● DATASET EXTRACT:
[Start of Attachment]

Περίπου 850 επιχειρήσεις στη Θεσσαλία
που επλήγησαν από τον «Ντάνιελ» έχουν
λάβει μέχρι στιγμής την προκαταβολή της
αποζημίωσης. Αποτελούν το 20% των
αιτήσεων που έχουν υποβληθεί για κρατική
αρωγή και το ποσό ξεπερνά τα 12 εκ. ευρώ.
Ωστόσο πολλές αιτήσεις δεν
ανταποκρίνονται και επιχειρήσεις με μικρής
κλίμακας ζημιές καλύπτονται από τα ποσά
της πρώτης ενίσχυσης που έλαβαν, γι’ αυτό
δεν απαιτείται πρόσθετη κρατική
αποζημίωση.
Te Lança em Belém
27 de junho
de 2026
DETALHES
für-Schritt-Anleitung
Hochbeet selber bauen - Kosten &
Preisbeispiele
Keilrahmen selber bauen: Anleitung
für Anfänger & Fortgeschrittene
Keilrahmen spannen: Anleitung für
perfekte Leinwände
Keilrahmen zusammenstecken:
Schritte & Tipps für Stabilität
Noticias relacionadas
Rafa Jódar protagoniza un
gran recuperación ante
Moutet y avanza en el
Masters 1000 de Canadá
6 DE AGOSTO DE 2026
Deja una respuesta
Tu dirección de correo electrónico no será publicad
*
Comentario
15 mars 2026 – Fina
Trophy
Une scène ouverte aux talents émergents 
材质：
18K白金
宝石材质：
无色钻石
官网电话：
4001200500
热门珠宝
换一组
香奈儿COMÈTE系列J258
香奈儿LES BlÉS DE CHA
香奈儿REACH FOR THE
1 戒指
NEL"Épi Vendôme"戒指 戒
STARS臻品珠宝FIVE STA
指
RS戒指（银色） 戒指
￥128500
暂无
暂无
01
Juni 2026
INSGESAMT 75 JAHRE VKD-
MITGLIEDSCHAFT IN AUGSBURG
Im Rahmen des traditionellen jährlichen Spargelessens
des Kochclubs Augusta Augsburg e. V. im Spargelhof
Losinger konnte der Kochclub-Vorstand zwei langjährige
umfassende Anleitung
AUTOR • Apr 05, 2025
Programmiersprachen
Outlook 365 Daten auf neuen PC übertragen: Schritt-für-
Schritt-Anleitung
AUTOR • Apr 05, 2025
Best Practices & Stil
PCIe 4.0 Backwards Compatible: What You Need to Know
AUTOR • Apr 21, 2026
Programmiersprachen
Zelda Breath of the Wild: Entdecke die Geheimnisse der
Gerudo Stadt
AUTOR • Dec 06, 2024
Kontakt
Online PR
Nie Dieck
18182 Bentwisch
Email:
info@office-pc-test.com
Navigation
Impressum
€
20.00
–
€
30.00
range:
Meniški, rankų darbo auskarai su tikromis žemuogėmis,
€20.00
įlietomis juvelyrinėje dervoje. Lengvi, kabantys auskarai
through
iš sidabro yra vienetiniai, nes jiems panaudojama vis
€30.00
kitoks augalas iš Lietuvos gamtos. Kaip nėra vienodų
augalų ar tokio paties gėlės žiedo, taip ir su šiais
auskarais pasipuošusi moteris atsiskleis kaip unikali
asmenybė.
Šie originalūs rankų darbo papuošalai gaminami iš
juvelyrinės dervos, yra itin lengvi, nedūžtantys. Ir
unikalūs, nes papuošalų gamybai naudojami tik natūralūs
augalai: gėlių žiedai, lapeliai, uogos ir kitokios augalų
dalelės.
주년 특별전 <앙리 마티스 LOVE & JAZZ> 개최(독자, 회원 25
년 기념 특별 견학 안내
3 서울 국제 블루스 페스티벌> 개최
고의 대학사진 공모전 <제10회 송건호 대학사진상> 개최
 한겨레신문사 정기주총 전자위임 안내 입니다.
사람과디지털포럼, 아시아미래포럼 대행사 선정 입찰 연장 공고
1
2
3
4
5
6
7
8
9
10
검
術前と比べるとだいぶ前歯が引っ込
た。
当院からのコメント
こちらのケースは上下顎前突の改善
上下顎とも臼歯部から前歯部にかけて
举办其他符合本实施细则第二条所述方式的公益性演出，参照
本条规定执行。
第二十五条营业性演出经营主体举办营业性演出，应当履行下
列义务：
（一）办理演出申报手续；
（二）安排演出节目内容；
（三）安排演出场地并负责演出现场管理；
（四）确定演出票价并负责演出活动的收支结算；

[End of Attachment]

● PROBLEM STATEMENT:
Give every entry again in full, precisely as written above.

● RESPONSE AREA:
Περίπου 850 επιχειρήσεις στη Θεσσαλία
που επλήγησαν από τον «Ντάνιελ» έχουν
λάβει μέχρι στιγμής την προκαταβολή της
αποζημίωσης. Αποτελούν το 20% των
αιτήσεων που έχουν υποβληθεί για κρατική
αρωγή και το ποσό ξεπερνά τα 12 εκ. ευρώ.
Ωστόσο πολλές αιτήσεις δεν
ανταποκρίνονται και επιχειρήσεις με μικρής
κλίμακας ζημιές καλύπτονται από τα ποσά
της πρώτης ενίσχυσης που έλαβαν, γι’ αυτό
δεν απαιτείται πρόσθετη κρατική
αποζημίωση.
Te Lança em Belém
27 de junho
de 2026
DETALHES
für-Schritt-Anleitung
Hochbeet selber bauen - Kosten &
Preisbeispiele
Keilrahmen selber bauen: Anleitung
für Anfänger & Fortgeschrittene
Keilrahmen spannen: Anleitung für
perfekte Leinwände
Keilrahmen zusammenstecken:
Schritte & Tipps für Stabilität
Noticias relacionadas
Rafa Jódar protagoniza un
gran recuperación ante
Moutet y avanza en el
Masters 1000 de Canadá
6 DE AGOSTO DE 2026
Deja una respuesta
Tu dirección de correo electrónico no será publicad
*
Comentario
15 mars 2026 – Fina
Trophy
Une scène ouverte aux talents émergents 
材质：
18K白金
宝石材质：
无色钻石
官网电话：
4001200500
热门珠宝
换一组
香奈儿COMÈTE系列J258
香奈儿LES BlÉS DE CHA
香奈儿REACH FOR THE
1 戒指
NEL"Épi Vendôme"戒指 戒
STARS臻品珠宝FIVE STA
指
RS戒指（银色） 戒指
￥128500
暂无
暂无
01
Juni 2026
INSGESAMT 75 JAHRE VKD-
MITGLIEDSCHAFT IN AUGSBURG
Im Rahmen des traditionellen jährlichen Spargelessens
des Kochclubs Augusta Augsburg e. V. im Spargelhof
Losinger konnte der Kochclub-Vorstand zwei langjährige
umfassende Anleitung
AUTOR • Apr 05, 2025
Programmiersprachen
Outlook 365 Daten auf neuen PC übertragen: Schritt-für-
Schritt-Anleitung
AUTOR • Apr 05, 2025
Best Practices & Stil
PCIe 4.0 Backwards Compatible: What You Need to Know
AUTOR • Apr 21, 2026
Programmiersprachen
Zelda Breath of the Wild: Entdecke die Geheimnisse der
Gerudo Stadt
AUTOR • Dec 06, 2024
Kontakt
Online PR
Nie Dieck
18182 Bentwisch
Email:
info@office-pc-test.com
Navigation
Impressum
€
20.00
–
€
30.00
range:
Meniški, rankų darbo auskarai su tikromis žemuogėmis,
€20.00
įlietomis juvelyrinėje dervoje. Lengvi, kabantys auskarai
through
iš sidabro yra vienetiniai, nes jiems panaudojama vis
€30.00
kitoks augalas iš Lietuvos gamtos. Kaip nėra vienodų
augalų ar tokio paties gėlės žiedo, taip ir su šiais
auskarais pasipuošusi moteris atsiskleis kaip unikali
asmenybė.
Šie originalūs rankų darbo papuošalai gaminami iš
juvelyrinės dervos, yra itin lengvi, nedūžtantys. Ir
unikalūs, nes papuošalų gamybai naudojami tik natūralūs
augalai: gėlių žiedai, lapeliai, uogos ir kitokios augalų
dalelės.
주년 특별전 <앙리 마티스 LOVE & JAZZ> 개최(독자, 회원 25
년 기념 특별 견학 안내
3 서울 국제 블루스 페스티벌> 개최
고의 대학사진 공모전 <제10회 송건호 대학사진상> 개최
 한겨레신문사 정기주총 전자위임 안내 입니다.
사람과디지털포럼, 아시아미래포럼 대행사 선정 입찰 연장 공고
1
2
3
4
5
6
7
8
9
10
검
術前と比べるとだいぶ前歯が引っ込
た。
当院からのコメント
こちらのケースは上下顎前突の改善
上下顎とも臼歯部から前歯部にかけて
举办其他符合本实施细则第二条所述方式的公益性演出，参照
本条规定执行。
第二十五条营业性演出经营主体举办营业性演出，应当履行下
列义务：
（一）办理演出申报手续；
（二）安排演出节目内容；
（三）安排演出场地并负责演出现场管理；
（四）确定演出票价并负责演出活动的收支结算；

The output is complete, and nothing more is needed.